Para ahli gizi sepakat bahwa pola makan yang beragam adalah kunci. Salah satu cara sederhana untuk mencapainya adalah dengan mengonsumsi makanan dengan berbagai warna—sering disebut sebagai “makan pelangi”. Pendekatan ini diyakini dapat meningkatkan kesehatan otak sekaligus menurunkan risiko penyakit jantung.
Salah satu contoh pola makan yang mendukung konsep ini adalah diet Mediterania. Pola makan ini kaya akan buah, sayur, serta lemak sehat seperti minyak zaitun, dan kerap dinilai sebagai salah satu diet paling sehat di dunia. Menurut pakar nutrisi klinis, keberagaman warna dalam diet ini mencerminkan kandungan nutrisi dan senyawa alami yang berbeda-beda.
Buah dan sayuran mengandung ribuan senyawa alami yang disebut fitonutrien. Senyawa ini berperan membantu tubuh mencerna nutrisi, melawan peradangan, serta mengurangi risiko berbagai penyakit kronis. Menariknya, setiap warna pada makanan nabati biasanya menandakan jenis manfaat yang berbeda.

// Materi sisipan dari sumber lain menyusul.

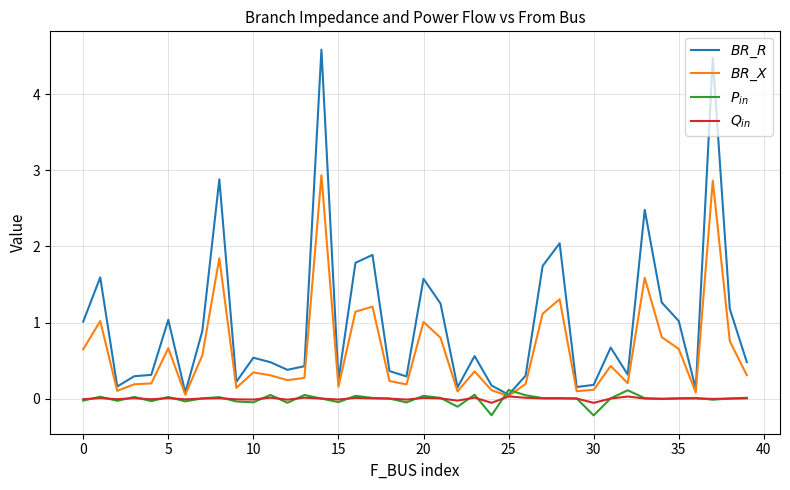

What is the minimum value for $Q_{in}$?

-0.1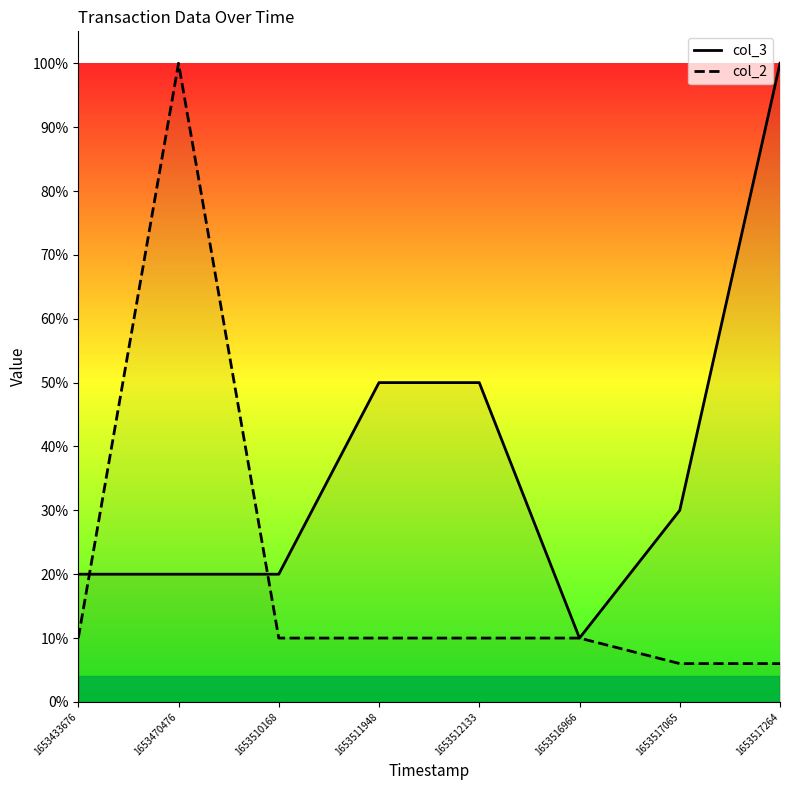

At which category is the sum across all series the highest?

1653470476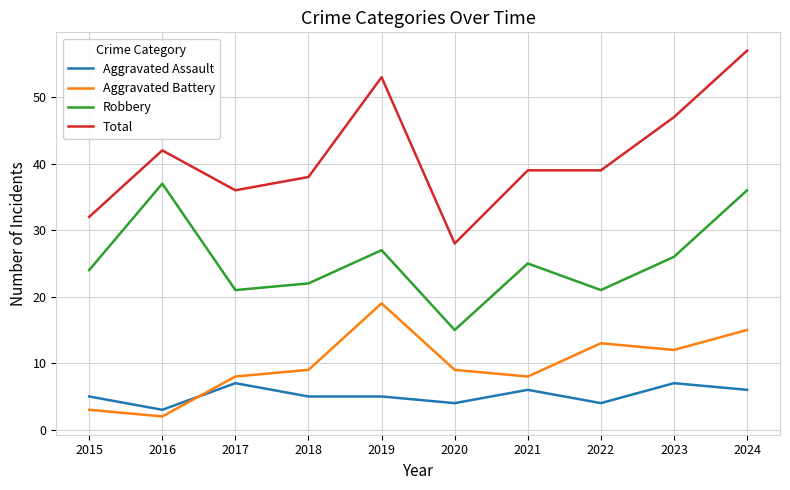

The Robbery series shows 60 at 2024. True or false?

False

Misalnya, makanan berwarna biru dan ungu seperti blueberry mengandung antosianin yang dikaitkan dengan penurunan risiko penyakit jantung dan diabetes tipe 2. Sementara itu, warna kuning pada makanan menunjukkan kandungan flavonoid tertentu yang juga bermanfaat bagi kesehatan jantung. Ada pula lutein, yang banyak ditemukan pada sayuran hijau dan kuning, yang berperan penting dalam menjaga kesehatan mata.
Sejumlah penelitian juga menunjukkan bahwa flavonoid dapat mendukung kesehatan otak dengan melindungi sel saraf dari kerusakan. Studi jangka panjang bahkan menemukan bahwa konsumsi rutin makanan kaya flavonoid berkaitan dengan penurunan risiko penurunan kognitif dan demensia.

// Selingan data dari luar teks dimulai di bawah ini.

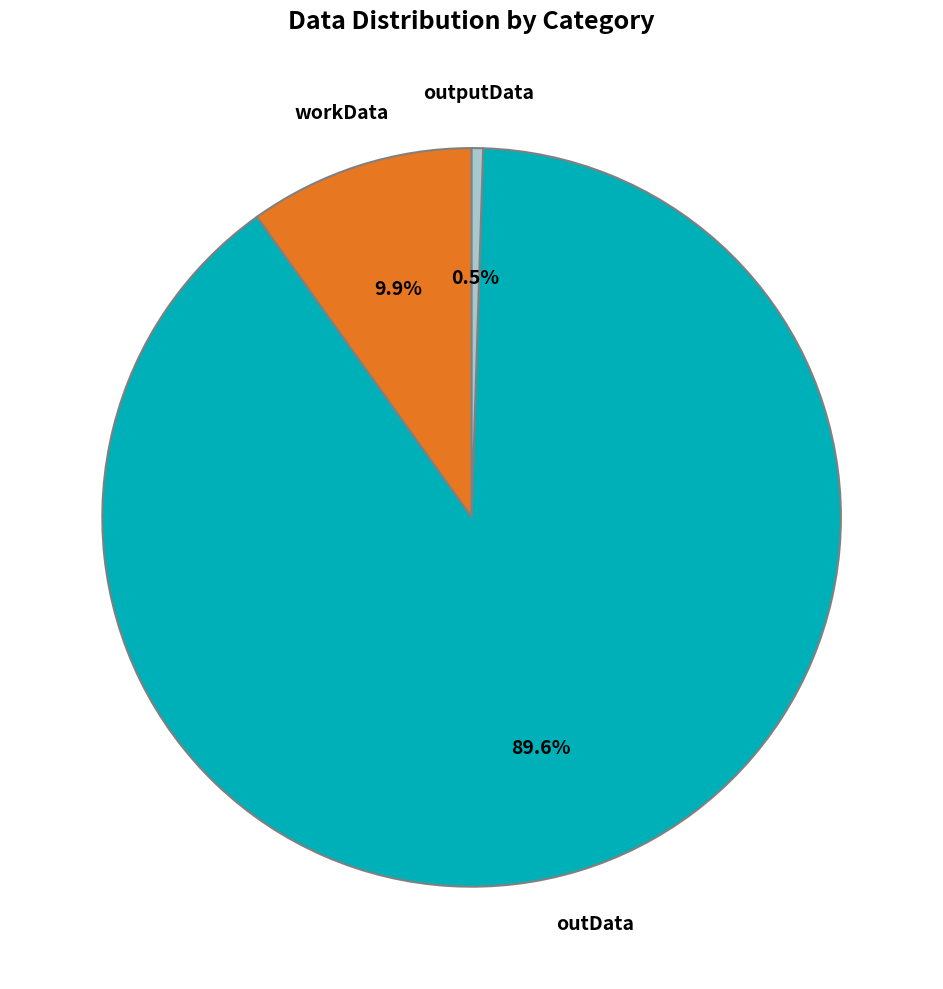

What percentage is NOT represented by workData?

90.1%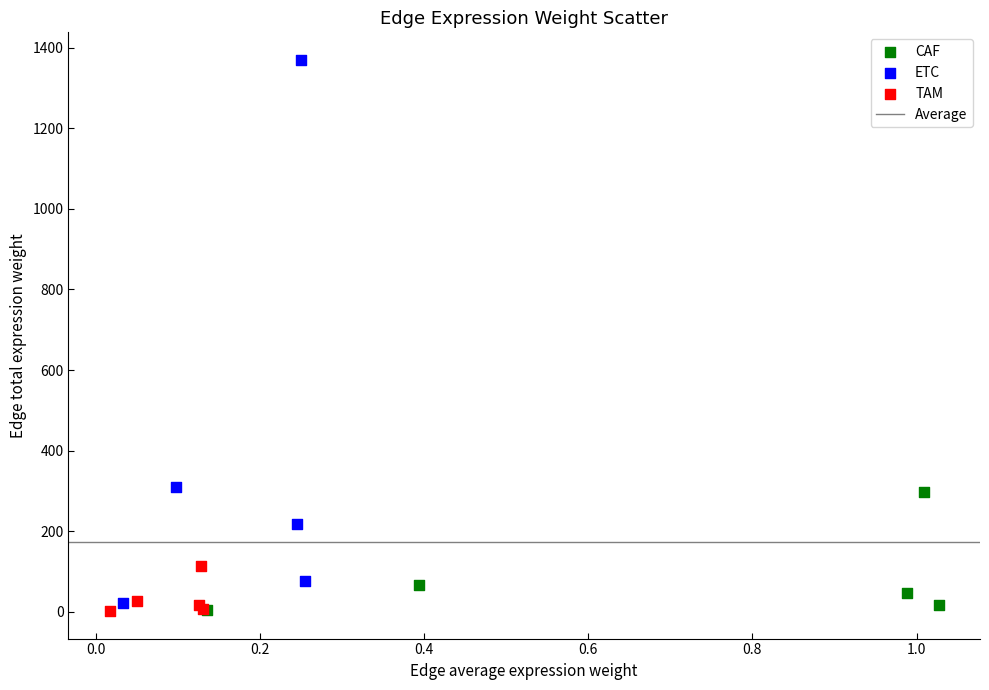

Which series has the widest spread of Y values?

ETC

Namun, para ahli mengingatkan bahwa mengonsumsi makanan berwarna-warni tidak berarti harus memaksakan semua warna setiap hari. Selain itu, kebutuhan nutrisi tidak hanya dipenuhi dari buah dan sayur, tetapi juga dari kelompok makanan lain seperti protein dan karbohidrat.
Di sisi lain, pola makan beragam warna juga dapat mendorong seseorang untuk mengonsumsi lebih banyak buah dan sayur secara keseluruhan. Variasi warna dan rasa membuat makanan terasa lebih menarik, sehingga meningkatkan keinginan untuk makan lebih lama dan lebih banyak.
Meski demikian, variasi warna pada makanan tidak selalu berarti sehat. Warna buatan pada makanan olahan seperti kue dan permen tidak memberikan manfaat nutrisi yang sama. Bahkan, dalam beberapa kasus, variasi warna pada makanan tinggi kalori seperti pizza justru dapat mendorong konsumsi berlebihan.
Selain warna, rasa juga dapat menjadi indikator penting. Sayuran dengan rasa pahit seperti kale atau sayuran hijau lainnya diketahui mengandung berbagai senyawa bioaktif yang bermanfaat untuk menurunkan tekanan darah dan kadar gula darah.
Pada akhirnya, meskipun warna bukan satu-satunya panduan dalam memilih makanan sehat, pendekatan “makan pelangi” tetap menjadi cara yang mudah dan praktis untuk memastikan tubuh mendapatkan beragam nutrisi penting.